Cambodia’s U.N.-backed genocide tribunal arrested the former Khmer Rouge head of state and charged him Monday with crimes against humanity and war crimes, a spokesman said.

Khieu Samphan was the last of five senior officials of the brutal regime to be taken into custody ahead of a long-delayed genocide trial.

Police arrested Khieu Samphan, 76, at a Phnom Penh hospital where he had been undergoing treatment since Nov. 14 after a stroke.

Most historians and researchers believe the radical policies of the Khmer Rouge, which sought a utopian communist state, led to the deaths of at least 1.7 million Cambodians through starvation, disease, overwork and execution.


Japan starts scanning visitors

Japan started fingerprinting and photographing arriving foreigners today in a crackdown on terrorists, despite complaints that the measures unfairly target non-Japanese.

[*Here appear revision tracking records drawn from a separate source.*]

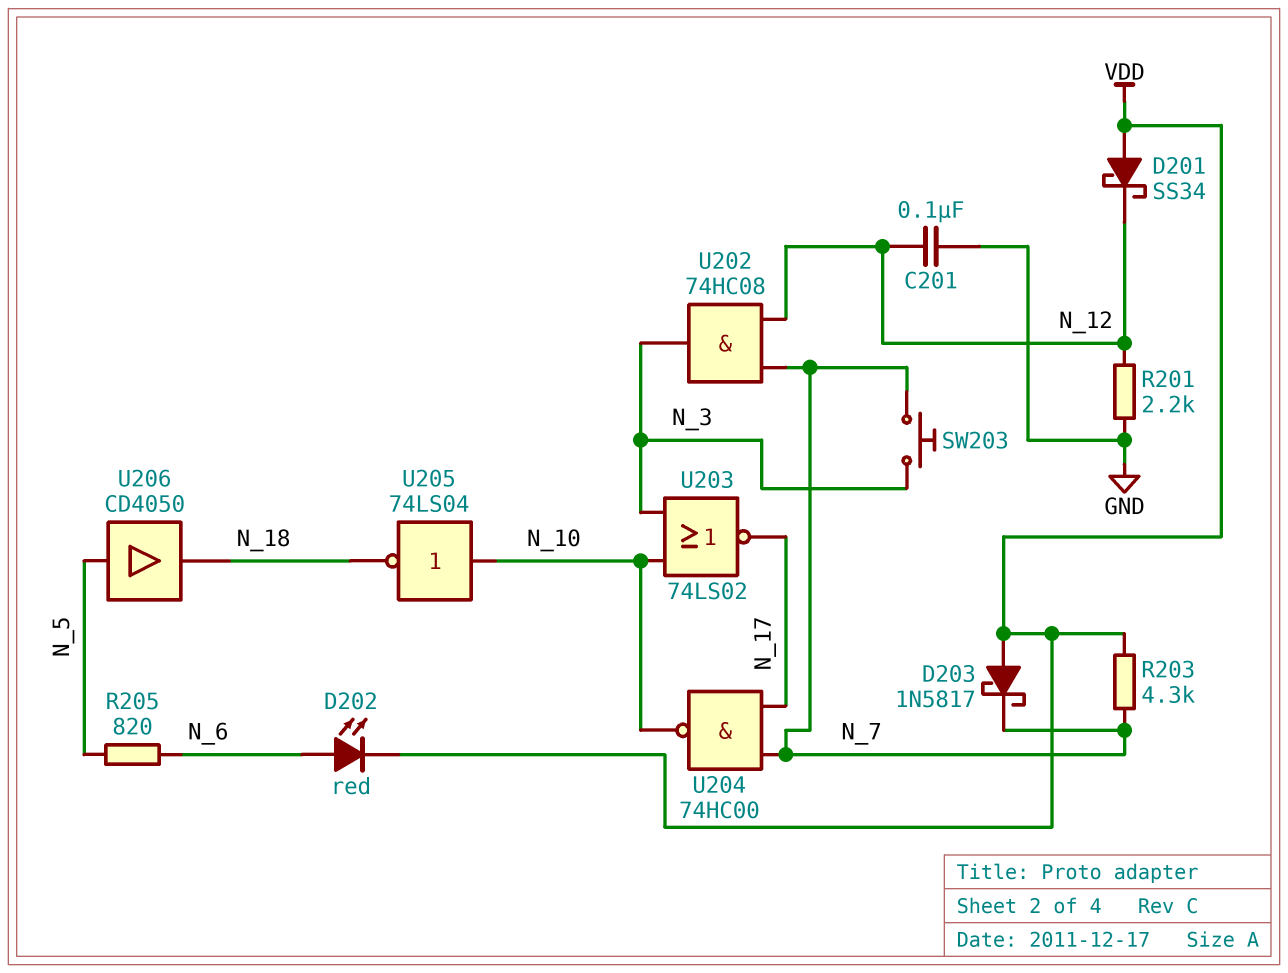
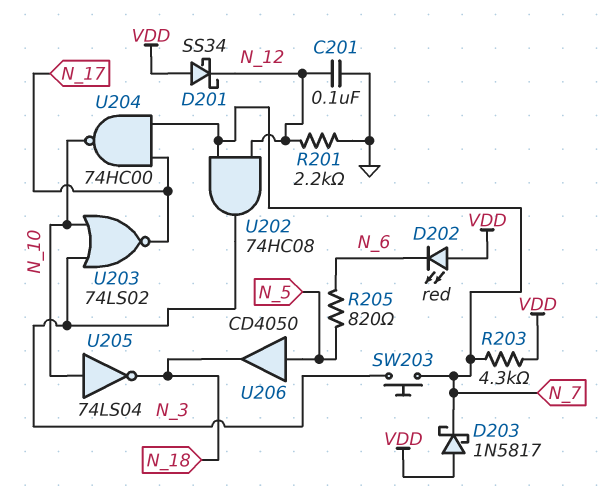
D202: LED red (A N_6, K VDD) -> LED red (A VDD, K N_6)

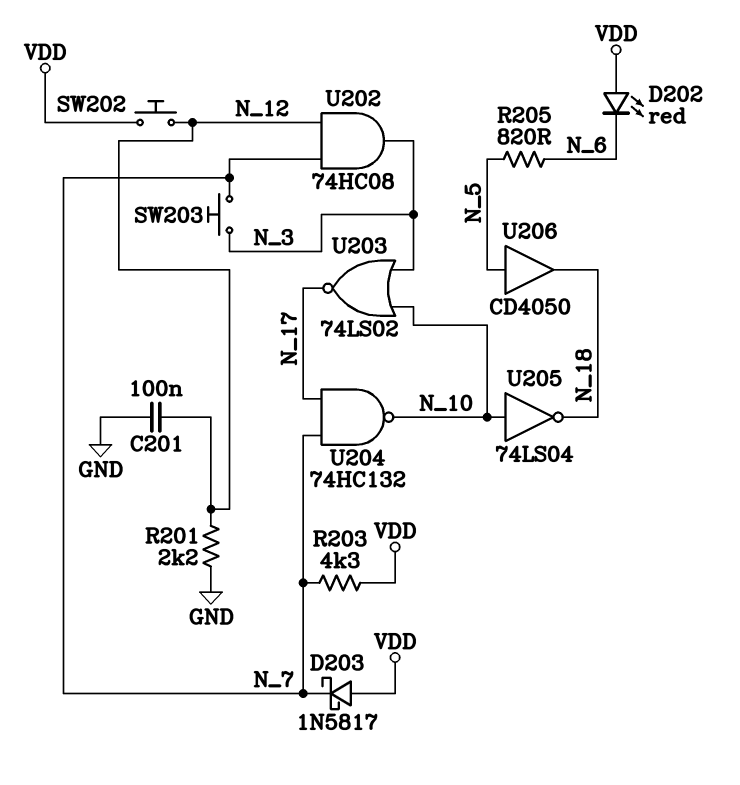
D201: schottky SS34 (A VDD, K N_12) -> none
SW202: none -> button (N_12, VDD)
U204: NAND 74HC00 (in N_7, in N_17, out N_10) -> NAND 74HC132 (in N_7, in N_17, out N_10)

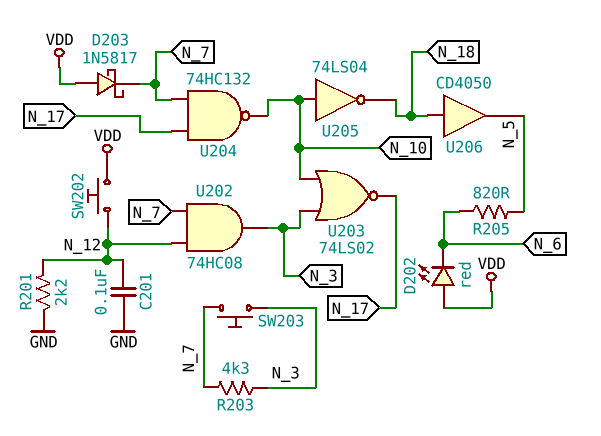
R203: 4.3k (N_7, VDD) -> 4.3k (N_3, N_7)
U206: buffer CD4050 (in N_5, out N_18) -> buffer CD4050 (in N_18, out N_5)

Nearly all foreigners age 16 or older, including longtime residents, will be scanned. The exceptions are diplomats, government guests and permanent residents, such as Koreans who have lived in Japan for generations.

Officials said the new security measures, while inconvenient for visitors, were necessary.

The fingerprints and photos will be checked for matches on terrorist watch lists and files on foreigners with criminal records in Japan. People matching the data will be denied entry and deported.

Japan is the second country after the United States to implement such a system, said Immigration Bureau official Takumi Sato.

SYDNEY, Australia

Churchill relative admits drug guilt

Nicholas Jake Barton, the great-grandson of former British Prime Minister Winston Churchill, pleaded guilty today to drug charges.

Barton, 33, was arrested at his Sydney home in June 2006 during a series of raids in which police said they seized some 250,000 ecstasy tablets worth an estimated $13 million.

Barton, the son of James Barton and Arabella Spencer Churchill, pleaded guilty before Sydney’s Local Court to knowingly taking part in the supply of a commercial quantity of a prohibited drug. The charge carries a maximum penalty of 20 years in prison.